Where Trenton Began
Trenton originated with a gristmill founded near this spot on the Assunpink Creek over three centuries ago. The mill drove the early economic growth of the town, soon becoming known as Trent's or the Trenton Mills after the family that owned and invested in the enterprise. In spite of numerous floods and some devastating fires, mill waterwheels turned here for almost 200 years, grinding grain into flour and meal, and later helping to make cotton, wool and paper.

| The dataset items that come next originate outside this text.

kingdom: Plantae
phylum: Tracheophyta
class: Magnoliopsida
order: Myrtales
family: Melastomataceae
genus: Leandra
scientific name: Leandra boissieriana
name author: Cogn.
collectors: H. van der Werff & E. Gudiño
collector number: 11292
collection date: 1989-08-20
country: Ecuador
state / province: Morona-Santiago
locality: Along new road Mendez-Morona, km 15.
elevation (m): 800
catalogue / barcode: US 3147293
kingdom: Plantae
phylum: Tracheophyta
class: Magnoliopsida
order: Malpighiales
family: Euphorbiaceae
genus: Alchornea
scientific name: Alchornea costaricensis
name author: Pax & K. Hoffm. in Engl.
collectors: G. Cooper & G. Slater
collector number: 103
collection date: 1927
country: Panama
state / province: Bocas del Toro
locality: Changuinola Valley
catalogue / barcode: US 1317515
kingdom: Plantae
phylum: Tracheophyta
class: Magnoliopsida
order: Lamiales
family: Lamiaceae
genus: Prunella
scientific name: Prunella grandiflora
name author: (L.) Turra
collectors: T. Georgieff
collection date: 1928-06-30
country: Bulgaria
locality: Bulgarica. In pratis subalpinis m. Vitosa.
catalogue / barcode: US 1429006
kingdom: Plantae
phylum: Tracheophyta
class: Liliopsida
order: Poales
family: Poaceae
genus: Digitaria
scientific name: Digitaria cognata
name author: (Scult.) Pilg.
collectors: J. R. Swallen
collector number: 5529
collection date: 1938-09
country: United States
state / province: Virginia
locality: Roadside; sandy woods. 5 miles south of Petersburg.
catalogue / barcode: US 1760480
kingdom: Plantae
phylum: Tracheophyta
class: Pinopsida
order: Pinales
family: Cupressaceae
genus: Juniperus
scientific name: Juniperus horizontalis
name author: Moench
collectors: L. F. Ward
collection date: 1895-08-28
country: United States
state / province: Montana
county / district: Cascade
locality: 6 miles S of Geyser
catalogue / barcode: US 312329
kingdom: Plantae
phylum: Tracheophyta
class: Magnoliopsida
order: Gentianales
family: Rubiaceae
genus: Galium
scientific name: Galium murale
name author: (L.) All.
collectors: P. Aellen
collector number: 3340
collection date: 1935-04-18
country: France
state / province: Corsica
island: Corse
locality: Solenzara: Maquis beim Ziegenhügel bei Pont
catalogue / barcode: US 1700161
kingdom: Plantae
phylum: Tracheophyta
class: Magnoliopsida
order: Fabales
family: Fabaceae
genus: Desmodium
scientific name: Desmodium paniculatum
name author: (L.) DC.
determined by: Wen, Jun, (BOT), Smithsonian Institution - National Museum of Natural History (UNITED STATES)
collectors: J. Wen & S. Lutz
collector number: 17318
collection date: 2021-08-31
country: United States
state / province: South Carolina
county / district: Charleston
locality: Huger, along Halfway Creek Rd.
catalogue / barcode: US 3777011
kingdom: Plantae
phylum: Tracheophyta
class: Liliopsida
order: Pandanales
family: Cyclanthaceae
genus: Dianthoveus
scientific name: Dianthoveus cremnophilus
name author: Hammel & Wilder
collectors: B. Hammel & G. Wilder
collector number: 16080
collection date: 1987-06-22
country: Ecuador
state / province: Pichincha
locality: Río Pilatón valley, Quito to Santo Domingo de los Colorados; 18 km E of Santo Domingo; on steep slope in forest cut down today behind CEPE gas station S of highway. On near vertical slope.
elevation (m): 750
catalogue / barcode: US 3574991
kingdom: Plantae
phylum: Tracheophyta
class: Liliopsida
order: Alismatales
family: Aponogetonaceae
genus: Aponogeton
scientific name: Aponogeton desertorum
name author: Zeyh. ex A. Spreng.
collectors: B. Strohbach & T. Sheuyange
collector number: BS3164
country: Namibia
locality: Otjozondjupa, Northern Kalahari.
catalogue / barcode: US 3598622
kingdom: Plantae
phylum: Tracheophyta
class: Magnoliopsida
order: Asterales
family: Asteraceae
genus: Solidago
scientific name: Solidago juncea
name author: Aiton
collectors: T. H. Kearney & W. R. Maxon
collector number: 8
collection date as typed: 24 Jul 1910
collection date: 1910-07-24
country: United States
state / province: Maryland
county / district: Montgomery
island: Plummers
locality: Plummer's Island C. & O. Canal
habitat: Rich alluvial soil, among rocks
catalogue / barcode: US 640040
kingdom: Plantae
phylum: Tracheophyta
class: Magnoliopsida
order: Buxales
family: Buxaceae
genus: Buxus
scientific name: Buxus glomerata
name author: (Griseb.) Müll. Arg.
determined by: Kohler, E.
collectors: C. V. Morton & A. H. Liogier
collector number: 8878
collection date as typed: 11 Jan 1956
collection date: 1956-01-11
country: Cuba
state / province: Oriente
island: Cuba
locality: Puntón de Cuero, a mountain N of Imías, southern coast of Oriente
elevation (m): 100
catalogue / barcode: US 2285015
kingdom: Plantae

historyMahlon Stacy, a Yorkshireman by birth, settled at the Falls of the Delaware in 1679, building a house that he named Ballifield (after his ancestral home in England) on the site later occupied by the
William Trent House. Stacy immediately set about establishing a gristmill where the Indian trail and main route to Burlington (now South Broad Street) crossed the Assunpink Creek. Other settlers, as they brought land into cultivation, came to the mill to get their grain processed into flour and meal. Some of the flour and meal they consumed themselves; the surplus was transported to market.In 1714,
Mahlon Stacy, the younger, sold his father's property to
William Trent, a Philadelphia merchant whose name soon came to define the emerging town. The Trents rebuilt and enlarged the gristmill, adding a sawmill and
fulling mill. Within a few years the gristmill was the most productive in all of West Jersey and taxed at a level four times more than its competitors.
The Trenton Mills flourished under the succession of wealthy and politically well connected owners who took over the Trent estate: William Morris (1729-33), George Thomas (1733-53), Robert Lettis Hooper (1753-65), and Robert Waln (1765-84).The main action of the
Second Battle of Trenton on January 2, 1777 swirled all around the Trenton Mills, as the American forces repelled British efforts to cross the nearby bridge over the Assunpink. After the Revolution the mills went into decline and were effectively bankrupt by the early 19th century. In 1814 the Waln family resurrected the building as part of their
Eagle Factory textile venture, using the premises for picking and carding cotton. Floods in 1822 and 1843, followed by a fire in 1846, doomed this business, causing the site to be sold and redeveloped in 1851 by
Henry McCall as a paper mill. This building was also felled by a fire in 1872, finally spelling the end of industrial activity at this seminal location in Trenton's landscape.